Economic Value Added (EVA) is important because it is used as an indicator of how profitable company projects are and it therefore serves as a reflection of management performance. The idea behind EVA is that businesses are only truly profitable when they create wealth for their shareholders, and the measure of this goes beyond calculating net income. Economic value added asserts that businesses should create returns at a rate above their cost of capital * The economic value calculation has many advantages. It succinctly summarizes how much and from where a company created wealth. It includes the balance sheet in the calculation and encourages managers to think about assets as well as expenses in their decisions. The EVA calculation depends heavily on invested capital, and it is therefore most applicable to asset-intensive companies that are generally stable. Thus, EVA is more useful for auto manufacturers, for example, than software companies or service impasses with a lot of intangible assets. Does the profit minimization reveal the wealth created by the firm? Profit minimization is not consistent with wealth minimization. It has some drawbacks and cannot be used for effective evaluation on the performance of the firm.
On the other hand, wealth minimization, which is also known as the net present worth of a firm can be used to evaluate the performance of the firm. Wealth minimization is seen as more comprehensive and superior than profit minimization. Profit Economic Value Added By Tidewater Again, the profit minimization objective does not factor in time value of money incinerations. Therefore wealth minimization is superior because it is a long term objective and considers the time value of money by discounting cash flows to the present time.
Additionally, wealth minimization considers uncertainty by discounting at the required rate of return and considering the other stakeholders of the firm. It is not clear on when the profit is counted as profit – whether this should be before or after tax. Another uncertainty involves the long-term or short-term profit. Short term profit can be foregone by avoiding some expenditure but in the long run, these expenditures have to be paid for. Therefore long-term profit has to be considered, and not short term profit. Wealth minimization shows the present value of benefits minus the cost of the investment.

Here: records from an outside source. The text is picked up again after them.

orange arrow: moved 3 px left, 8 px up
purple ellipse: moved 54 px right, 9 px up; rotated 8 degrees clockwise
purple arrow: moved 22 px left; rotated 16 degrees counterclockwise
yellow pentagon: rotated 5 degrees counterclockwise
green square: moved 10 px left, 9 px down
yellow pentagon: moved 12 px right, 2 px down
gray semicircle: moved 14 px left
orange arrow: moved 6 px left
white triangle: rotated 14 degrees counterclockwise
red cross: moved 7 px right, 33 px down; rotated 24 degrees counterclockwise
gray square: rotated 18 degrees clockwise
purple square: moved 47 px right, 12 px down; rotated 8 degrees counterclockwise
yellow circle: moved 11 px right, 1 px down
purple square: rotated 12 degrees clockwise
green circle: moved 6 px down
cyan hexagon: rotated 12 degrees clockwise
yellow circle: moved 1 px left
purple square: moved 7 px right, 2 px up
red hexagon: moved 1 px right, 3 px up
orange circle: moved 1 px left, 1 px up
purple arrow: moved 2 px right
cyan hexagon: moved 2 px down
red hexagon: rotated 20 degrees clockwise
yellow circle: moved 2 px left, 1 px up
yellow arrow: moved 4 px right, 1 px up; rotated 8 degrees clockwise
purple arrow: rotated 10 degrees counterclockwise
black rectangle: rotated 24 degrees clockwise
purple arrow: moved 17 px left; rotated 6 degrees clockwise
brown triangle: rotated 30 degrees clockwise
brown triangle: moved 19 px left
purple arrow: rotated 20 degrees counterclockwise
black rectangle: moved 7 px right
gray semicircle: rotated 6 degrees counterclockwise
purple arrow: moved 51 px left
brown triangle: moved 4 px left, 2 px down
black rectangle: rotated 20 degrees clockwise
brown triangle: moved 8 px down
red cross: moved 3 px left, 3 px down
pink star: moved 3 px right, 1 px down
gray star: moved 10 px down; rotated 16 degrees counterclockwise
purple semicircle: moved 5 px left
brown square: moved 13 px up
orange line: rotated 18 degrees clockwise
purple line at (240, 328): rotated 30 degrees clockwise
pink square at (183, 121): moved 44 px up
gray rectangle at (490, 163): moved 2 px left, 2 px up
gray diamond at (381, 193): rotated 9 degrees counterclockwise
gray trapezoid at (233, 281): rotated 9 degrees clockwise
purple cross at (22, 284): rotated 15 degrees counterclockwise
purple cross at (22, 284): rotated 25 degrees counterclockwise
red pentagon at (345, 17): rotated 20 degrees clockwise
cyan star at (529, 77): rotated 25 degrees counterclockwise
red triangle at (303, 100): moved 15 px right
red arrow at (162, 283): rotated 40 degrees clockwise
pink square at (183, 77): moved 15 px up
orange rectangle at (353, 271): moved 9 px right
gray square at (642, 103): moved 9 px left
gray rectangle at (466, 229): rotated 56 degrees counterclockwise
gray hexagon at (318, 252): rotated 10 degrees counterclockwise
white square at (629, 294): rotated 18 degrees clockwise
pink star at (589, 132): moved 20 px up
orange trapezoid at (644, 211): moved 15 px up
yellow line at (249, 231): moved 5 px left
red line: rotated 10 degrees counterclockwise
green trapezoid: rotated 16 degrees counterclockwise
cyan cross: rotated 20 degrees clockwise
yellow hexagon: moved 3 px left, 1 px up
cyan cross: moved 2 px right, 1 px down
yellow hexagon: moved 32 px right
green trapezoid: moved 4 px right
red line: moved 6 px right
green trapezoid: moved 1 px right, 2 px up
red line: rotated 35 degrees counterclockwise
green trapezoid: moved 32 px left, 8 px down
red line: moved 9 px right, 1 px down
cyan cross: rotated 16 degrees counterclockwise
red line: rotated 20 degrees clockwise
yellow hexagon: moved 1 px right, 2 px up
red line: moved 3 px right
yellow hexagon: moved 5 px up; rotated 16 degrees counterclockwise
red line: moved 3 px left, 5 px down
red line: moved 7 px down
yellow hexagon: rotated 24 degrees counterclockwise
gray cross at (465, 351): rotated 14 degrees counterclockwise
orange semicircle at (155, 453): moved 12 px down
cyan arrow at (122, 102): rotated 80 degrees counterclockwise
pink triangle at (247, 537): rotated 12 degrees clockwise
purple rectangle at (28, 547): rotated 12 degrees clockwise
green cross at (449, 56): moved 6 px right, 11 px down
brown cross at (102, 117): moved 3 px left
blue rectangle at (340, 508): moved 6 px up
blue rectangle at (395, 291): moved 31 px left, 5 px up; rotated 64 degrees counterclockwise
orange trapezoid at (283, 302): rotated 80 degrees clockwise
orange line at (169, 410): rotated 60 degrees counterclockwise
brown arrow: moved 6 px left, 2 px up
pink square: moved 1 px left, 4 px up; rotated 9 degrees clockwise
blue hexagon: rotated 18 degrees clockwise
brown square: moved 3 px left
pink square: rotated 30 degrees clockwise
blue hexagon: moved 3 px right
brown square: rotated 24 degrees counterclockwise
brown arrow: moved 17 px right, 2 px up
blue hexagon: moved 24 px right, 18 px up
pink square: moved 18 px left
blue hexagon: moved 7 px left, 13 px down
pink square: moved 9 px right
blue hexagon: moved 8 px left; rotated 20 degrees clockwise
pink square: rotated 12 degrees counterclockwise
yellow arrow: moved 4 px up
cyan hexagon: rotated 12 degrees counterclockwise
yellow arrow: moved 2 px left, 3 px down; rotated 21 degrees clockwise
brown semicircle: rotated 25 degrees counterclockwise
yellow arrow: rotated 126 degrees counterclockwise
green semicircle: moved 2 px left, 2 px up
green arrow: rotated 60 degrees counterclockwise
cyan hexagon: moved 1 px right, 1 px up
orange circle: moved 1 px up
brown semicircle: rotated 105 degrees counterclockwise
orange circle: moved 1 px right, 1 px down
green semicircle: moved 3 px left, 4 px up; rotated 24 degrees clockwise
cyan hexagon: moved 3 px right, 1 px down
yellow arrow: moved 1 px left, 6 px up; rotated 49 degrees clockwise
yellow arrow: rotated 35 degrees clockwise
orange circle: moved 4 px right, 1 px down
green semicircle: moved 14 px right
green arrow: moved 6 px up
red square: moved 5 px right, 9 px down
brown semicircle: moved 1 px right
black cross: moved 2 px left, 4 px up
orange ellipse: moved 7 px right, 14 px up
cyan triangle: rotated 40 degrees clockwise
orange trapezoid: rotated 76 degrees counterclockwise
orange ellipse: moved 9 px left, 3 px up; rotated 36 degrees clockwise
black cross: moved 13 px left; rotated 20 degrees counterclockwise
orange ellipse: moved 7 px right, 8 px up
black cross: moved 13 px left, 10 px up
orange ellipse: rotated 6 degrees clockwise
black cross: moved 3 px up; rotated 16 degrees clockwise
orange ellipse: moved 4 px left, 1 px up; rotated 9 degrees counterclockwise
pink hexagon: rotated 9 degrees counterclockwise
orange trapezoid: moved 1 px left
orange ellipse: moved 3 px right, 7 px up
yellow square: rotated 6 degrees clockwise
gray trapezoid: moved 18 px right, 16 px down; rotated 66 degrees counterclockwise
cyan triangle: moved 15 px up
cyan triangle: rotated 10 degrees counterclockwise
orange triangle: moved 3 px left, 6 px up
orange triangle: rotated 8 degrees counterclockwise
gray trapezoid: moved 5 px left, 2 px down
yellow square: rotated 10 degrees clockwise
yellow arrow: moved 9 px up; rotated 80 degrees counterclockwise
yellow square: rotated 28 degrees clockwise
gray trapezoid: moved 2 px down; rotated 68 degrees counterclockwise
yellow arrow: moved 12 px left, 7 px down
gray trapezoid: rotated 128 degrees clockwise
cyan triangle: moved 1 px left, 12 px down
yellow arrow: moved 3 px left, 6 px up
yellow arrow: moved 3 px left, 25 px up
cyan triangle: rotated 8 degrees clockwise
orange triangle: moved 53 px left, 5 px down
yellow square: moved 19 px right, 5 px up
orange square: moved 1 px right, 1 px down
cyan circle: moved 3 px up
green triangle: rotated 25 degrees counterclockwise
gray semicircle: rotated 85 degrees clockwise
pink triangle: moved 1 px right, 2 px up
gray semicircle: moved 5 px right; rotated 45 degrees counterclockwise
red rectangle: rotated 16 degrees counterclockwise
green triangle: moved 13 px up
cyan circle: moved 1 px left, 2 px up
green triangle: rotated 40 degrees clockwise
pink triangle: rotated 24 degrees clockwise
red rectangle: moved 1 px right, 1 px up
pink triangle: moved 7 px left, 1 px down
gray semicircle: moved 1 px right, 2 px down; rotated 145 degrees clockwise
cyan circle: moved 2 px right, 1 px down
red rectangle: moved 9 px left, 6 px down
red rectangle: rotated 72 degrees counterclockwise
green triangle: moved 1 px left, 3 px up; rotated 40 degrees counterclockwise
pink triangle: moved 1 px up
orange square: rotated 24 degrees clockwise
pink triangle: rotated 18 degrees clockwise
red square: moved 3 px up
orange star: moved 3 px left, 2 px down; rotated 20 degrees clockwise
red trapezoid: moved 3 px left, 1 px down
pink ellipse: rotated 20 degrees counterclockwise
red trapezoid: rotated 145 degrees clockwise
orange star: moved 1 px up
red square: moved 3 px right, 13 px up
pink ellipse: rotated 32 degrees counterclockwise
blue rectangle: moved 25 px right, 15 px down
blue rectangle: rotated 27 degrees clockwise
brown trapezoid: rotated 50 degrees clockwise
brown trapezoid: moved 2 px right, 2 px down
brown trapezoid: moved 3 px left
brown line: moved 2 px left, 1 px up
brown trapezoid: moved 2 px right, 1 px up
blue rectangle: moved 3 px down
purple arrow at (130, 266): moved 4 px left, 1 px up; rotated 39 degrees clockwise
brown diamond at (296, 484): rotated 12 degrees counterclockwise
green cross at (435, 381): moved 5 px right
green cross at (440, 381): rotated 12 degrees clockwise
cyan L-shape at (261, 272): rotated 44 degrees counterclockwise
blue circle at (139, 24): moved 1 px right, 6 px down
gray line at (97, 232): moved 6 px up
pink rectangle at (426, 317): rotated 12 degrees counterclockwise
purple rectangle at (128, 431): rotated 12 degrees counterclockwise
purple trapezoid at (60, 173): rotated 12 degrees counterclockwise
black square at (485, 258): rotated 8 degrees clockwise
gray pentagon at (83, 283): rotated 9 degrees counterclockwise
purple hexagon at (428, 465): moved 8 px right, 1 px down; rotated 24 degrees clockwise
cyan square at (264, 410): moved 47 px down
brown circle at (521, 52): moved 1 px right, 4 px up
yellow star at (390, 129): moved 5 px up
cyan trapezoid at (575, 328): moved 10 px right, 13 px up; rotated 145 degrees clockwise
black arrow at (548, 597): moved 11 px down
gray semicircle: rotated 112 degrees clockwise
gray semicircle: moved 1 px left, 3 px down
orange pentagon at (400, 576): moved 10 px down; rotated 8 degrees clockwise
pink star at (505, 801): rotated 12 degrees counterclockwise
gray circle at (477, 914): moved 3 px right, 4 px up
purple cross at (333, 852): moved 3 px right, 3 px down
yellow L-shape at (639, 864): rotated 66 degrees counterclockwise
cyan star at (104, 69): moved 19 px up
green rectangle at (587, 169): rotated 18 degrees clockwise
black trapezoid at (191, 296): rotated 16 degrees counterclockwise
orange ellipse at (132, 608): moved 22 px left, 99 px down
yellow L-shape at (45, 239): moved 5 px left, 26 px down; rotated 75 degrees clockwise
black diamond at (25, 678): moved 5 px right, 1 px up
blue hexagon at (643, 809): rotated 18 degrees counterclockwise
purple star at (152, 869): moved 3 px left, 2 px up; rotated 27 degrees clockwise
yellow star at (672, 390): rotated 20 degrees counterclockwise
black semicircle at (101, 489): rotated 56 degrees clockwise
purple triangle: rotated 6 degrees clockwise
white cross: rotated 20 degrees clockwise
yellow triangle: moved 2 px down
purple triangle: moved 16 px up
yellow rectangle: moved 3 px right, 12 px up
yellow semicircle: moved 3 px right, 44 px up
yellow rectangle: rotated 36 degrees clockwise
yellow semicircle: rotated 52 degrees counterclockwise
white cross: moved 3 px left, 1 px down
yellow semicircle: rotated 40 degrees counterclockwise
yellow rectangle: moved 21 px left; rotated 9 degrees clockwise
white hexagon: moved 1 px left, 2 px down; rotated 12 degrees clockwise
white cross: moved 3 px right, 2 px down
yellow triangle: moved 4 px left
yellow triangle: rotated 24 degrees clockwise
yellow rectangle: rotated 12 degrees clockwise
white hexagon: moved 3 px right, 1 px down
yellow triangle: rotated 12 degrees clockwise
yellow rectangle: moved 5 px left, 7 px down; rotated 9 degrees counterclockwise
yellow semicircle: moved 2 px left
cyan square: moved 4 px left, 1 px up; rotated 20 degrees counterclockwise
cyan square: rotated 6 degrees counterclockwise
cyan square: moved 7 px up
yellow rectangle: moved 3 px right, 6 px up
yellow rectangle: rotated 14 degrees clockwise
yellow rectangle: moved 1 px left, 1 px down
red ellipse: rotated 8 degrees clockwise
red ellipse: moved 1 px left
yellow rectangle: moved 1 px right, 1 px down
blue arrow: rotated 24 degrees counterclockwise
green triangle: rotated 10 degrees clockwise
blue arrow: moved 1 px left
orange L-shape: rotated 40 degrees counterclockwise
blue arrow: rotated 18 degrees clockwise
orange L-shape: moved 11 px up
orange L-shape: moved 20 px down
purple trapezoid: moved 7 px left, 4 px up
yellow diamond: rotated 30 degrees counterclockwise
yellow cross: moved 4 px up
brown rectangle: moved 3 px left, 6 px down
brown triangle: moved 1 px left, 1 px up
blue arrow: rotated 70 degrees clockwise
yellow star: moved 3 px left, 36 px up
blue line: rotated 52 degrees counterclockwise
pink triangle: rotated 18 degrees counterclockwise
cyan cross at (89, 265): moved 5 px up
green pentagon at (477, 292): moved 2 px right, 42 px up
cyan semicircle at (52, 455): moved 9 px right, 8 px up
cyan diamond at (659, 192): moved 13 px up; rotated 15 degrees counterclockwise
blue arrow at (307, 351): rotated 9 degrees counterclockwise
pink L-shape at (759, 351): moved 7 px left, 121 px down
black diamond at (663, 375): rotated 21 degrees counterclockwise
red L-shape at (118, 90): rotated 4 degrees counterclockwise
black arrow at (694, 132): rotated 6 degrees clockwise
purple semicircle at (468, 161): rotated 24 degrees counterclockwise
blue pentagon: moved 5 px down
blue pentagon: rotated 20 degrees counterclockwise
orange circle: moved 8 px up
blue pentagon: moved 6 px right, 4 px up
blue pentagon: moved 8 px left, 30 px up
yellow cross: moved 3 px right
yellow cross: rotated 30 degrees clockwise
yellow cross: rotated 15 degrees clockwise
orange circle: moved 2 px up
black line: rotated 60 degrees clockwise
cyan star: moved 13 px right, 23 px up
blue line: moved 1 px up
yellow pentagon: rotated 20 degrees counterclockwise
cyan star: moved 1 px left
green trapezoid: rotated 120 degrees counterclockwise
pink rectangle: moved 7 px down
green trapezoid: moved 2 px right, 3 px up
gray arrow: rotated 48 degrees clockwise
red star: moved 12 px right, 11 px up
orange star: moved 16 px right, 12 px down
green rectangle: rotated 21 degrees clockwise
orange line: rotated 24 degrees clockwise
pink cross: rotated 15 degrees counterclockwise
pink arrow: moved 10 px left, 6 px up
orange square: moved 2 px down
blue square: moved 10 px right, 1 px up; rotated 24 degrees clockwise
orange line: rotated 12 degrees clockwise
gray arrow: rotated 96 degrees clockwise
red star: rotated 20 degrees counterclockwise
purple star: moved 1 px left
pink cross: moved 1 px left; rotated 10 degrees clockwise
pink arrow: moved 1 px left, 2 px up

Profit minimization does not factor in risk. Different projects have different degrees of risk of future earnings. A project with fluctuating earnings is not the same as one with certainty earnings. By not looking at the risk factor of projects, profit minimization cannot be used for the operational objective of the firm. Risk is considered in wealth minimization as the discounted rate used to determine the present value of future cash flows factors in the risk. Lastly, profit minimization does not factor in the time value of money. A dollar spent today is not equivalent to the same dollar spent tomorrow.
Cash drawn from a project in different years is considered the same, which is not realistic. Wealth minimization considers the time value of money as the cash drawn from a project in different years are not the same. The discounted rate that determines the present value of future cash flows shows both risk and time. Hence we can conclude that profit minimization does not reveal the wealth created by the firm. Discuss any five Indian firms that have adopted performance measures like EVA. ) Inflows Source: http://www. Inflows. Com/ The statement shows the details value addition of last five years by the company.
Highest income generation source is due to production activities which is carrying 34% to 40%. Likewise company is mostly devoted to its employees and around 40% of value is paid to them. It is paying 20% of income in tax. 11% of earning is paid to shareholder as dividend. Still company is able to retain 2. 5 times of dividend, means enough fund for growth of its business. 2) BELLE Source: Annual reports of BELLE Table -1 shows a picture of Economic value Added and Cost of Equity Capital of BELLE Ltd. In the beginning EVA is noted only RSI 366 (Cry) which increased by 229. 73 percentage compare to previous year.
The Average EVA noted is 1735. 88(Cry), which holders ,with the help of Arithmetic Mean it is found that EVA of Company will be increased by 66. 29%, where focus has also given in Cost of Equity Capital of company and Mean of Cost of equity capital noted 12. 9 which decreased then two consecutive years. 3) NIT The New Delhi-based software training and development major NIT linked the performance incentive of its employees to the incremental contribution they make to he company’s performance according to the ‘economic value added concept’ developed by the US based Stern Stewart and Company.